Wednesday, October 1, 2008

Roof Network

John Bicket, Daniel Aguayo, Sanjit Biswas, Robert Morris, "Architecture and Evaluation of an Unplanned 802.11b Mesh Network"

I really liked that hand-on project. Ashima has written a nice summary for it on her blog.
I will only write about a couple of details I found interesting about the mechanisms:
  • standard 802.11b hardware with RTS/CTS disabled, really?
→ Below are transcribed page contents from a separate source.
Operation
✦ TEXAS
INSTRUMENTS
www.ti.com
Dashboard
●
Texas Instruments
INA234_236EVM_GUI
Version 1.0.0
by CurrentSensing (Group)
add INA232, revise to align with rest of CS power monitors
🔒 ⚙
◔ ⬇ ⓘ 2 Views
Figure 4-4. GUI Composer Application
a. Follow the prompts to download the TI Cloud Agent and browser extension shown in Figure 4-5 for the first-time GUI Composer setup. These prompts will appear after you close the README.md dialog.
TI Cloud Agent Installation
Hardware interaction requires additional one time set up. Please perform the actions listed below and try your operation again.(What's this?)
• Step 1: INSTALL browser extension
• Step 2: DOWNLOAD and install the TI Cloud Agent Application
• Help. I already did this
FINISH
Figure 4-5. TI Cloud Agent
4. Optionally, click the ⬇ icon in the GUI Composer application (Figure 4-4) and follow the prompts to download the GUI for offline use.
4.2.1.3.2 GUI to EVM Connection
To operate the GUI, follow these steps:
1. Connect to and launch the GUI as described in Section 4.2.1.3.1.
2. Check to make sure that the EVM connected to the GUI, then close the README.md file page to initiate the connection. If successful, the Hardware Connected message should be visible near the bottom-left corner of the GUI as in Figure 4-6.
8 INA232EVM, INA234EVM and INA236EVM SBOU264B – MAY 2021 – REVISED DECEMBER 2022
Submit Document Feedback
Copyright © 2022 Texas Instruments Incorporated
What is the benefit of disabling RTS/CTS?
  • single-channel
  • self-configuring network on preinstalled Linux boxes
  • network is a mesh with many routing choices
  • routing protocol: each node maintains partial matrix of link metrics between pairs of nodes, each node uses Dijkstra's algorithm for source-routing (not scalable)
  • link metrics communicated through 1. packet header when forwarding, 2. flood queries when route to destination is missing, 3. nodes overhearing responses to flood queries
  • probing of link quality through periodic broadcasts
  • link metric given by adding inverses of throughput
  • overriding default selection of transmit bit-rates of wireless hardware for optimization
I found interesting about the evaluation the detailed figures on e.g. the relation between throughput and distance, especially the figures on how the network performance drops when nodes are dropped.

I was missing a discussion on packet collisions which is relevant because of single-channel and omni-directional antennas.